Déroulement d'un accouchement par voie basse en siège
Si le bébé se présente en siège (fesses en bas), un accouchement par les voies naturelles est possible dans certaines conditions.
- Suivi régulier: Si un accouchement par les voies naturelles est envisagé, vous serez suivie de façon régulière par une sage-femme au Centre d’explorations fonctionnelles à partir de 40 SA.
- Surveillance du travail: Le travail est surveillé comme tous les accouchements en contrôlant le rythme cardiaque du fœtus par monitoring et en appréciant la dilatation du col.
- Analgésie péridurale: Pour un accouchement en siège, la pose d’une analgésie péridurale est très fortement recommandée car elle permet d’optimiser la coopération avec l’équipe médicale.
- Présence de l'équipe médicale complète: L’accouchement se déroule en présence de l’équipe médicale complète (anesthésistes, obstétriciens, sages-femmes et pédiatres).
- Manœuvres obstétricales: L’obstétricien pourra dans certains cas entreprendre des manœuvres pour faciliter l’accouchement.
Déroulement d'une césarienne programmée
Si une césarienne est programmée, voici les étapes à suivre :
- Consultation pré-anesthésique: Une consultation pré-anesthésique doit être réalisée systématiquement au moins 48h avant toute intervention programmée.
- Hospitalisation: Vous serez hospitalisée le matin même de l’intervention, ou la veille dans certains cas particuliers (diabète antérieur à la grossesse notamment).
- Intervention: L’intervention est réalisée dans un bloc opératoire avec des mesures d’asepsie chirurgicale.
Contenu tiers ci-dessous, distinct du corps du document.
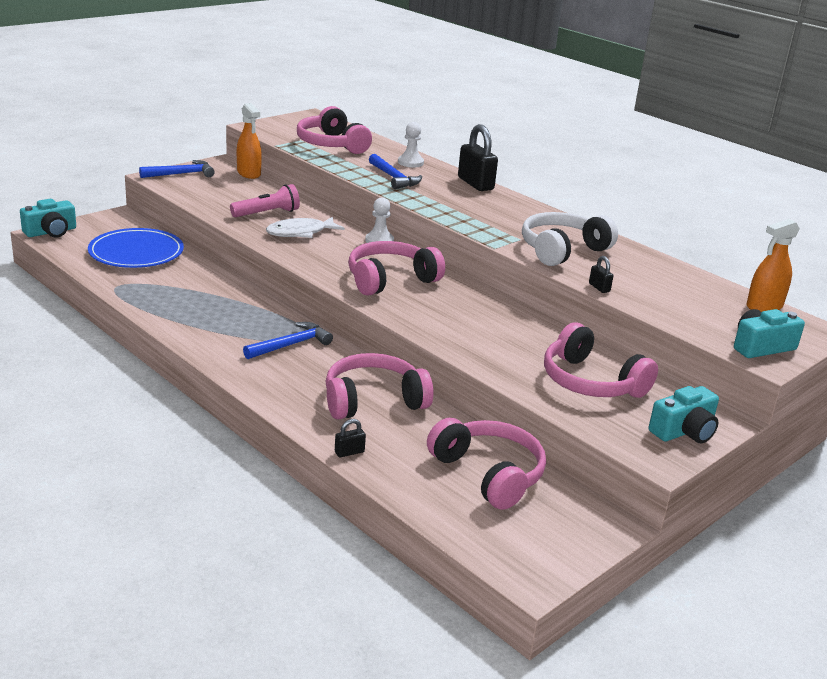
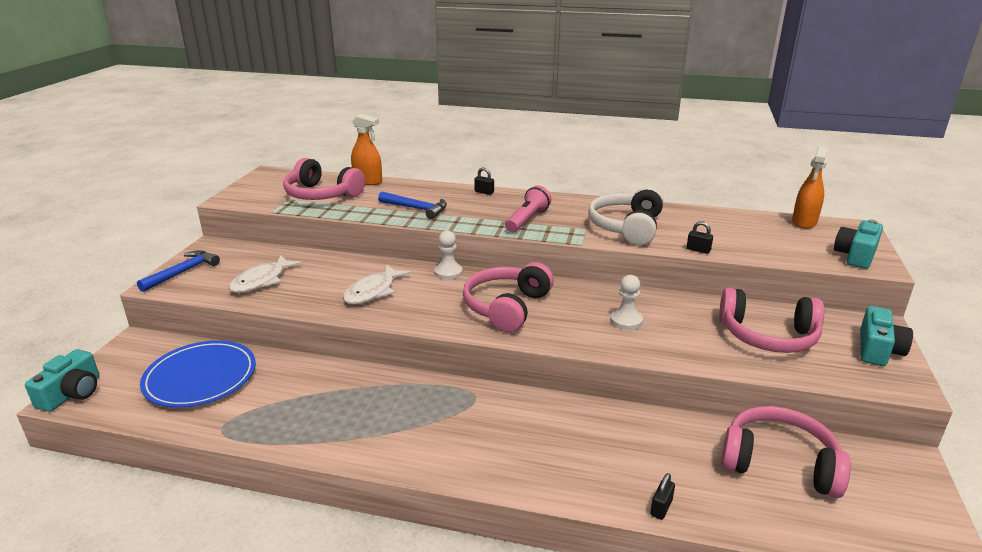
camera: 30 degrees left, 0 degrees up
(228, 198) = (262, 281): none -> white fish
(249, 173) = (250, 248): orange spray bottle -> orange spray bottle (368, 181)
(267, 213) = (318, 283): pink flashlight -> pink flashlight (527, 220)
(291, 345) = (469, 412): blue hammer -> none
(373, 400) = (607, 437): pink headphones -> none
(410, 163) = (409, 190): white pawn -> white pawn (626, 321)
(475, 184) = (484, 192): black padlock -> black padlock, size x0.46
Sauf circonstances particulières, une personne peut vous accompagner lors de la césarienne.
- Anesthésie: L’anesthésie est dans la grande majorité des cas de type loco-régionale (rachianesthésie). Dans certaines circonstances, une anesthésie générale est parfois nécessaire.
- Incision: Une incision horizontale d’environ 12cm est habituellement réalisée quelques centimètres au-dessus du pubis. Parfois, une incision verticale est requise du fait des antécédents ou de circonstances particulières.
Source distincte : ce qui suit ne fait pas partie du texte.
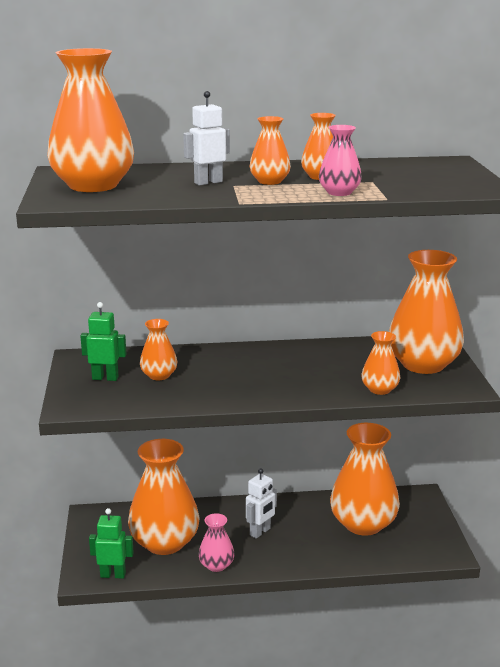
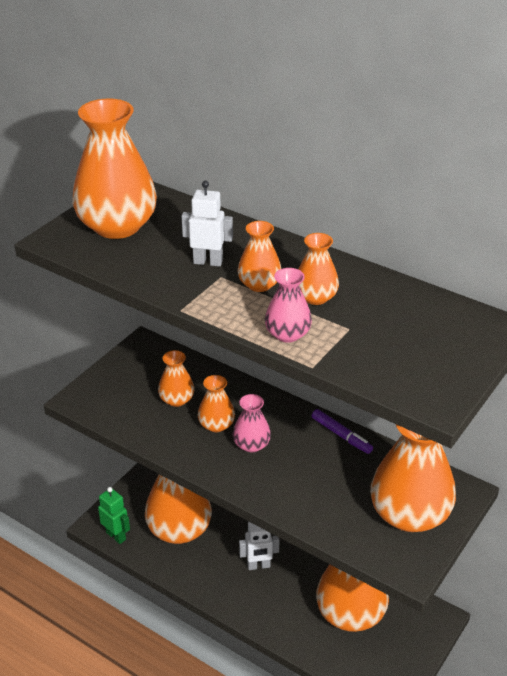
camera: 40 degrees right, 15 degrees up
(105, 378) = (136, 380): green robot -> none
(216, 565) = (193, 576): pink vase -> pink vase (251, 444)
(315, 347) = (341, 435): none -> purple marker
(379, 389) = (328, 521): orange vase -> orange vase (216, 425)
- Extraction du bébé: L’ouverture de l’utérus permet d’extraire l’enfant qui est confié à la sage-femme ou au pédiatre.
- Suites de la césarienne: Les suites d’une césarienne et la durée d’hospitalisation sont un peu plus longues que celles d’un accouchement par les voies naturelles. La durée habituelle du séjour à la maternité est de 4 nuits. La douleur abdominale est habituelle, surtout les deux premiers jours. Un traitement antalgique compatible avec l’allaitement est systématiquement prescrit pour limiter ces douleurs post-opératoires. Il comporte des comprimés à avaler et des ampoules à boire. Il ne faut pas attendre la douleur pour les prendre.
Risques de la césarienne
La césarienne est une intervention courante dont le déroulement est simple dans la majorité des cas. Cependant, il est important de connaître les risques potentiels :
- Hémorragie: Le risque d’hémorragie est augmenté en cas de césarienne par rapport à un accouchement par les voies naturelles. Dans les rares cas d’hémorragie sévère, une transfusion sanguine ou de produits dérivés du sang peut être nécessaire.
- Lésions d’organes de voisinage: Les lésions d’organes de voisinage de l’utérus (blessure intestinale, des voies urinaires ou des vaisseaux sanguins) demeurent très rares, et nécessitent une prise en charge chirurgicale spécifique.
- Infection ou hématome de la cicatrice: Parfois, un hématome ou une infection (abcès) de la cicatrice peuvent survenir, nécessitant le plus souvent de simples soins locaux.
- Risques liés à toute chirurgie: Comme toute chirurgie, la césarienne peut comporter très exceptionnellement un risque vital ou de graves séquelles. Certains risques peuvent être favorisés par votre état, vos antécédents ou par un traitement pris avant l’opération.